Let $M$ space metric compact, $\pi:M\times\mathbb{R}^k\rightarrow M$ projection such that $\pi(x,y)=x$. Let $f_n:M\times\mathbb{R}^k\rightarrow \mathbb{R}$ continuous and $f:M\times\mathbb{R}^k\rightarrow \mathbb{R}$ such that $f=\limsup f_n$
then, as I can prove that $\pi(f^{-1}\{(0,1 ]\})$ is Borel?
grateful can give me any suggestions
Let $\mathcal{B}$ denote the Borel sets.
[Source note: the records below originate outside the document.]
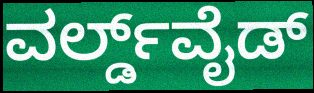
ವರ್ಲ್ಡ್‌ವೈಡ್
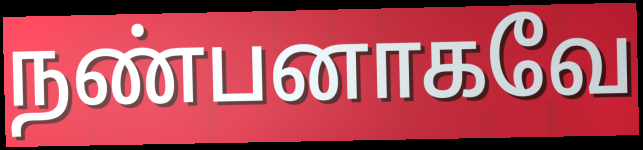
நண்பனாகவே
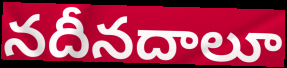
నదీనదాలూ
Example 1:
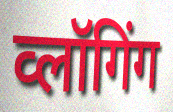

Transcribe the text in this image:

व्लॉगिंग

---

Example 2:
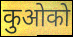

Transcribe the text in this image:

कुओको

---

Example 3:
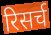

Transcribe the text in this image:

रिसर्च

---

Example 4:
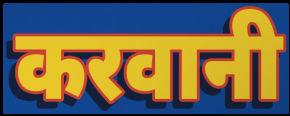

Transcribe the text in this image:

करवानी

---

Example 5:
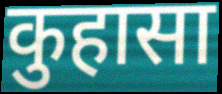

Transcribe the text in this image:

कुहासा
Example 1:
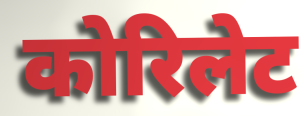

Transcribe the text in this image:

कोरिलेट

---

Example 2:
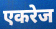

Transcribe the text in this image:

एकरेज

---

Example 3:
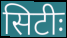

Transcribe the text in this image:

सिटीः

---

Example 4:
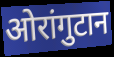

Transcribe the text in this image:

ओरांगुटान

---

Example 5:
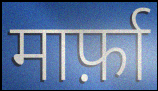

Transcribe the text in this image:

मार्फ़ा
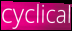
cyclical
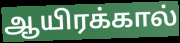
ஆயிரக்கால்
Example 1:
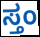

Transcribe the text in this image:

ಸ್ತಂ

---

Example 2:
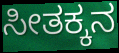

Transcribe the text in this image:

ಸೀತಕ್ಕನ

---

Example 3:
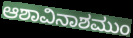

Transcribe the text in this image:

ಆಶಾವಿನಾಶಮುಂ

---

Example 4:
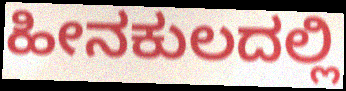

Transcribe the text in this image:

ಹೀನಕುಲದಲ್ಲಿ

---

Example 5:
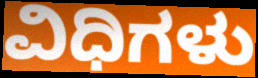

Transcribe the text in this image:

ವಿಧಿಗಳು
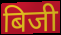
बिजी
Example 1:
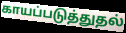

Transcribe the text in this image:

காயப்படுத்துதல்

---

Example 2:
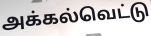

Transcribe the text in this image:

அக்கல்வெட்டு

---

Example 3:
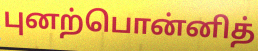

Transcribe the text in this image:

புனற்பொன்னித்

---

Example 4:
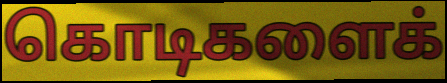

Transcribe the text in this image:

கொடிகளைக்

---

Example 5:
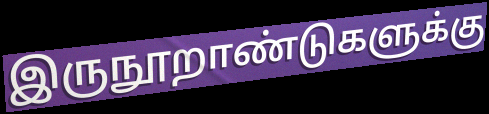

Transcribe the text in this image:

இருநூறாண்டுகளுக்கு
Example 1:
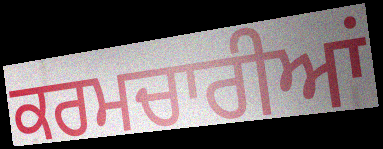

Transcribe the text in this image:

ਕਰਮਚਾਰੀਆਂ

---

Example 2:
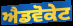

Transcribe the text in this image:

ਐਡਵੋਕੇਟ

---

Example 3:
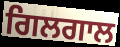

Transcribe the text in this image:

ਗਿਲਗਾਲ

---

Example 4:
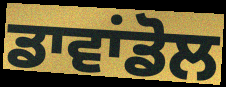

For all $t\in \mathbb{R}$ $$(\sup_n f_n)^{-1} ([-\infty,t]) = \{ x\in X: f_n(x) \le t ~\forall~ n \in \mathbb{N} \} = \bigcap_{n\in \mathbb{N}} f_n^{-1} ([-\infty, t]) \in \mathcal{B}$$ And so $\sup_n f_n$ is $\mathcal{B}$-measurable.
Similarily, $\lim \sup_n f_n$ and $\lim \inf_n f_n$ are $\mathcal{B}$-measurable since they are (by definition) a $\sup$ followed by an $\inf$ or an $\inf$ followed by a $\sup$.
Finally, the projection map is a continuous mapping which is a general fact from topology and if a function is continuous then the preimage of an open set is open (see Munkres or do this as a simple exercise... or check here, here, or here).
You should know (or can easily show) that $(0,1] \in \mathcal{B}$. So as $f$ is $\mathcal{B}$-measurable it follows that $f^{-1}((0,1])\in\mathcal{B}$. And from this it is an elementary fact that $\pi(B)\in\mathcal{B}$ for any Borel set $B$ because of facts about the product topology. (Note: I am being a little abusive because the $\mathcal{B}$ at the top is a different type of collection of Borel sets than the one in the last sentence for the obvious reason).